April 12 (Bloomberg) -- Japanese stocks fell the most in almost a month after the International Monetary Fund cut the economic growth forecast for the country and strong aftershocks continued to shake Tokyo following a record quake and tsunami.
Tokyo Electric Power Co. tumbled the most on the Nikkei 225 Stock Average after the utility said radiation leaks from reactors crippled by last month’s disaster may eventually exceed those from Chernobyl. Toyota Motor Corp. and Honda Motor Co. fell after SMBC Nikko Securities Inc. said supply disruptions may reduce profits at the carmakers by billions of dollars. Inpex Corp., the country’s No. 1 energy explorer, slumped 5.2 percent as oil prices dropped.
The Nikkei 225 fell 1.7 percent to 9,555.26 at the 3 p.m. close in Tokyo, while the Topix index slipped 1.6 percent to 838.51. Both gauges dropped the most since March 15. Stocks extended losses following an aftershock in the last hour of trading and after Japan’s nuclear regulator said the accident at the Fukushima reactors was worse than it previously stated.
“Investor sentiment is deteriorating because it seems uncertainty is going to remain for a long time,” said Ikuo Mitsui, who helps manage $270 million at Vivace Capital Management Co. “There’s concern about how disruptions to Japan’s supply chain will affect the global economy.”
The Nikkei dropped as much as 2.1 percent after a magnitude-6.3 earthquake struck Fukushima prefecture at 2:07 p.m., shaking buildings in Tokyo more than 200 kilometers to the south. The temblor followed a magnitude-6.6 aftershock that hit yesterday, a month after the March 11 disaster that left 27,493 dead or missing and disabled Tokyo Electric’s Fukushima Dai-Ichi nuclear plant.
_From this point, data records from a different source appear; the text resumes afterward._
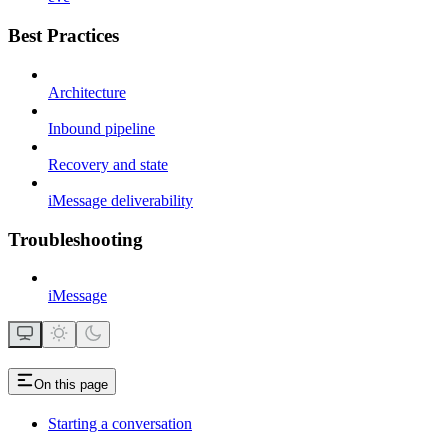
Best Practices
Architecture
Inbound pipeline
Recovery and state
iMessage deliverability
Troubleshooting
iMessage
On this page
Starting a conversation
Yesterday’s aftershock stopped cooling systems at the damaged power station for 50 minutes.
Tokyo Electric, which is battling to lower temperatures at four crippled nuclear reactors, plunged 10 percent to 450 yen. Shares rose as much as 7.8 percent after Reuter’s reported that the government isn’t considering nationalizing the utility, citing Tadahiro Matsushita, Japan’s Vice Minister of Economy, Trade and Industry.
Japan’s Nuclear and Industrial Safety Agency raised its severity rating of the Fukushima accident to the highest level of 7, which matches the 1986 Chernobyl disaster. The accident was previously rated 5 on the global scale, the same as the 1979 partial reactor meltdown at Three Mile Island in Pennsylvania.
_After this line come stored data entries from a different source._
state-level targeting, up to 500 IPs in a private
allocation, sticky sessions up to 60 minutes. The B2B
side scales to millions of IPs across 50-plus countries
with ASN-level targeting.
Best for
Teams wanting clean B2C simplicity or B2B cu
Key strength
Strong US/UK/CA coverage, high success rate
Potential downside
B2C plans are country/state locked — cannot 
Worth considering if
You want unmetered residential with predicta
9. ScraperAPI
Japan’s Nikkei has lost 8.4 percent since March 10, the day before the magnitude-9 earthquake and tsunami that devastated Japan’s northeast coast. Stocks in the Japanese benchmark are valued at 14.3 times estimated earnings on average, compared with 13.6 times for the S&P 500 and 11.3 times for the Stoxx Europe 600.
Toyota slid 0.6 percent to 3,240 yen, while Honda dropped 1.4 percent to 2,862 yen after SMBC Nikko Securities slashed profit estimates for Japan’s top two carmakers, citing parts shortages and reduced output.
Shotaro Noguchi, a senior analyst at the brokerage in Tokyo, said Toyota’s operating profit for the year ending March 2012 will fall to 310 billion yen ($3.68 billion) versus an earlier prediction of 900 billion yen. Honda’s profit may drop to 460 billion yen, compared with an earlier estimate of 670 billion yen, Noguchi said in a report that followed a downgrade of Japan’s auto sector by Citigroup Inc. yesterday.
U.S. stocks and crude prices fell yesterday after the IMF cut its estimate for growth in the U.S., the world’s biggest economy and the largest oil consumer. In New York, the Standard & Poor’s 500 Index dropped 0.3 percent to 1,324.46. S&P 500 futures slid 0.5 percent today.
An index that includes energy-related shares slid the most among the Topix’s industry groups after crude prices fell. Inpex retreated 5.2 percent to 620,000 yen. Japan Petroleum Exploration Co., the second-biggest oil driller, dropped 3.5 percent to 4,010 yen.
Oil for May delivery tumbled from a 30-month high, dropping 2.5 percent to settle at $109.92 a barrel in New York yesterday.
The U.S. economy will expand 2.8 percent this year, slowing from 2.9 percent last year and falling short of a January forecast for 3 percent growth in 2011, the IMF said. The Washington-based institution also cut its estimate of Japan’s growth to 1.4 percent from 1.6 percent after the nation’s earthquake and tsunami.
Shimadzu, which makes measuring instruments and precision tools, dropped 4 percent to 670 yen after Mizuho Securities cut the company’s investment rating to “neutral” from “outperform,” saying last month’s earthquake will likely slow demand for measuring equipment.